Texas has always had a rich country-music history, albeit one largely ignored by Nashville, but it's really a no-brainer that the Academy of Country Music Awards would come to Dallas. This city has a perfect storm of money, deep country-music appreciation and the space to make an event like this possible. If recent shows are any indication, Dallas may soon become one of the country's biggest destinations for country music's most exciting events.
The ACM Awards are part of a growing trend that indicates that Dallas is a new hub for country music. Earlier this year, AEG Live introduced the Country Megaticket, which entitles the holder to tickets to a slate of performances at Gexa Energy Pavilion by Lady Antebellum, Florida Georgia Line, Luke Bryan, Darius Rucker and plenty of other big names in the genre. Last year, George Strait's final stop on his "Cowboy Rides Away" tour shattered attendance records and attracted fans from all over the country.
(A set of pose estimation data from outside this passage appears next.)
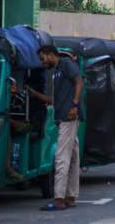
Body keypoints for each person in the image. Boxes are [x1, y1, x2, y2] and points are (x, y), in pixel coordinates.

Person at [28, 45, 84, 211]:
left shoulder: (66, 64)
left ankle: (59, 199)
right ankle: (71, 197)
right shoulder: (57, 71)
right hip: (65, 117)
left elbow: (79, 81)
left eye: (42, 58)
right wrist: (35, 94)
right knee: (73, 159)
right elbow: (54, 100)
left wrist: (74, 104)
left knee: (61, 158)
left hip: (69, 118)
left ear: (50, 54)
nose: (42, 62)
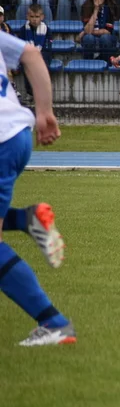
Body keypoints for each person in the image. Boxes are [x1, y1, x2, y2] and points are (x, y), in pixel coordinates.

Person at [0, 21, 70, 344]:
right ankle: (29, 219)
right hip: (17, 136)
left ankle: (54, 322)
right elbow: (30, 53)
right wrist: (44, 112)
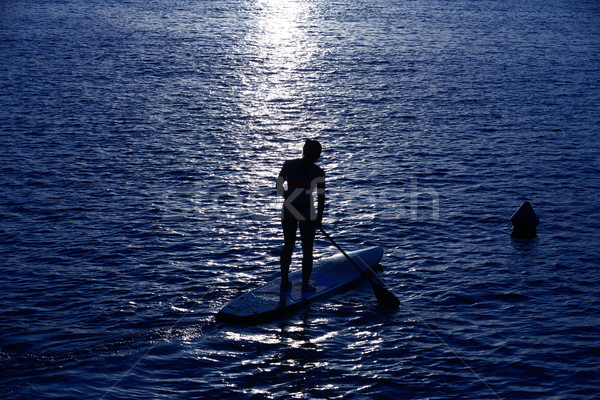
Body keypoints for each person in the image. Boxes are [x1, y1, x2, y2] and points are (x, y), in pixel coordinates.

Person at [276, 139, 325, 293]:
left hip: (289, 209)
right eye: (318, 154)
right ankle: (305, 286)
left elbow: (278, 185)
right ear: (315, 154)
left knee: (288, 246)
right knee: (307, 250)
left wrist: (288, 198)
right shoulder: (318, 171)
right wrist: (319, 219)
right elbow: (321, 198)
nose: (318, 157)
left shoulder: (288, 164)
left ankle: (285, 282)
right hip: (307, 212)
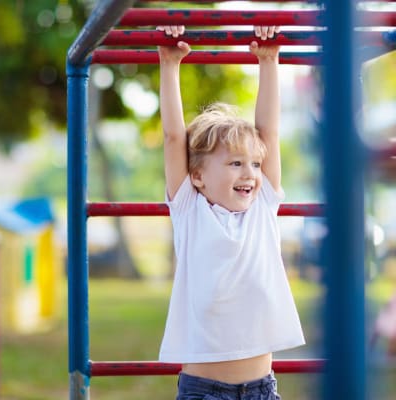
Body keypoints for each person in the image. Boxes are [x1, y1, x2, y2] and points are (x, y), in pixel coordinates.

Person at [157, 25, 305, 400]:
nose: (250, 174)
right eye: (236, 163)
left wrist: (268, 62)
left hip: (260, 389)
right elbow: (175, 137)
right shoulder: (191, 211)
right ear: (198, 176)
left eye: (254, 165)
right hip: (204, 391)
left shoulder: (263, 208)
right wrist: (169, 63)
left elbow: (268, 134)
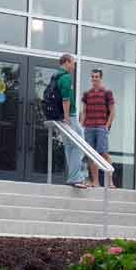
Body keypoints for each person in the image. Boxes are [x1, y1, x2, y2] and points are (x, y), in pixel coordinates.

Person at [80, 69, 116, 188]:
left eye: (96, 76)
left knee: (103, 154)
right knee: (91, 155)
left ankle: (110, 181)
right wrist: (81, 125)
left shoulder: (107, 92)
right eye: (92, 77)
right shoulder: (87, 94)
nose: (94, 78)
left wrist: (107, 126)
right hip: (89, 127)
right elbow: (84, 111)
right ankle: (95, 181)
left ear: (100, 78)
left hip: (101, 127)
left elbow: (112, 112)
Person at [57, 54, 87, 189]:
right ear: (67, 62)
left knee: (70, 146)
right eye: (73, 63)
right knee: (77, 145)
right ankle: (76, 177)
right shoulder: (66, 78)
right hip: (70, 116)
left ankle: (74, 175)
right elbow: (65, 99)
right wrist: (67, 116)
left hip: (62, 116)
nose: (74, 67)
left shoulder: (56, 76)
If you count the Winstar World Casino, just an hour's drive from Dallas, you can see just about every major country music artist in the Metroplex every time they're on tour. There are plenty of Dallas and Texas-based bands who would fit in perfectly on these national bills, and the fans would certainly appreciate seeing some familiar faces. Caitlin Rose would fit in nicely on the stage with major-label -- but still relatively unknown -- acts like Cam, and Maddie & Tae. Adding Turnpike Troubadours or Dirty River Boys could make sitting through any of the tight-jeans-wearing Brett Eldridge types worth it.
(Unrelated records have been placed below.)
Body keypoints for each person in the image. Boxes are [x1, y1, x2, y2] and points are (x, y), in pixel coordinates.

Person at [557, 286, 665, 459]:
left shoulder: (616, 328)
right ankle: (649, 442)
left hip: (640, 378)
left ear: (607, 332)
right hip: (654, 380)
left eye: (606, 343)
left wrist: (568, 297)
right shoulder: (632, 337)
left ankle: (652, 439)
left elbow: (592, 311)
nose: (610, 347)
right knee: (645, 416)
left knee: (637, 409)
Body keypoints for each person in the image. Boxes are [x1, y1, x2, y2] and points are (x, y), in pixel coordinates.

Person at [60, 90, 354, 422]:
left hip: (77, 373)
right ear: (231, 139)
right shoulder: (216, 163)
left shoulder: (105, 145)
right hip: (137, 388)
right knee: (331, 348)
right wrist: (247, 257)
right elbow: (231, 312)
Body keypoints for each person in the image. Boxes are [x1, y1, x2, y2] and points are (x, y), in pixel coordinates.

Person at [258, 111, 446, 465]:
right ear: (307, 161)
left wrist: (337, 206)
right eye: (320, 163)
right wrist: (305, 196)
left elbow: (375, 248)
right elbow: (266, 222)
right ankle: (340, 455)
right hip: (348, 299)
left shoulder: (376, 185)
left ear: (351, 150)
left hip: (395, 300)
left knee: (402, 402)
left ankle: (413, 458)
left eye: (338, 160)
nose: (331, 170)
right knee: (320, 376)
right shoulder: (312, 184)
It doesn't make sense to bring dozens of up-and-coming artists to a state that is practically overflowing with them. Between Dallas-Fort Worth, Houston and Austin, you could put on a solid slate of country artists -- William Clark Green, Madison King, Daphne Willis and Chris King come to mind -- that would demonstrate all of the great music in Texas and help these bands make the case that they deserve national attention. Undoubtedly, some of the tens of thousands of fans that will stream through Arlington this weekend will be from out-of-state. It's also likely that many of these fans are disappointed in the current state of country music, and would appreciate the refreshing authenticity of Texas country. This could have been a rare opportunity for these artists to get their music out to an audience that is practically begging for something better.
Texas and country music, whether it's mainstream or on the fringe, will always be deeply linked, but Nashville has to start paying attention to the artists in this state if we're ever going to get past the bland pop-country sound that has catapulted this genre to the country's most beloved. With the 50th Annual Academy of Country Music Awards, Nashville could have seized the opportunity to mend fences. Instead, they've decided to continue the status quo, which means that Texas artists will continue to toil in the dimly lit honky-tonks, hoping for that ever-rare big break.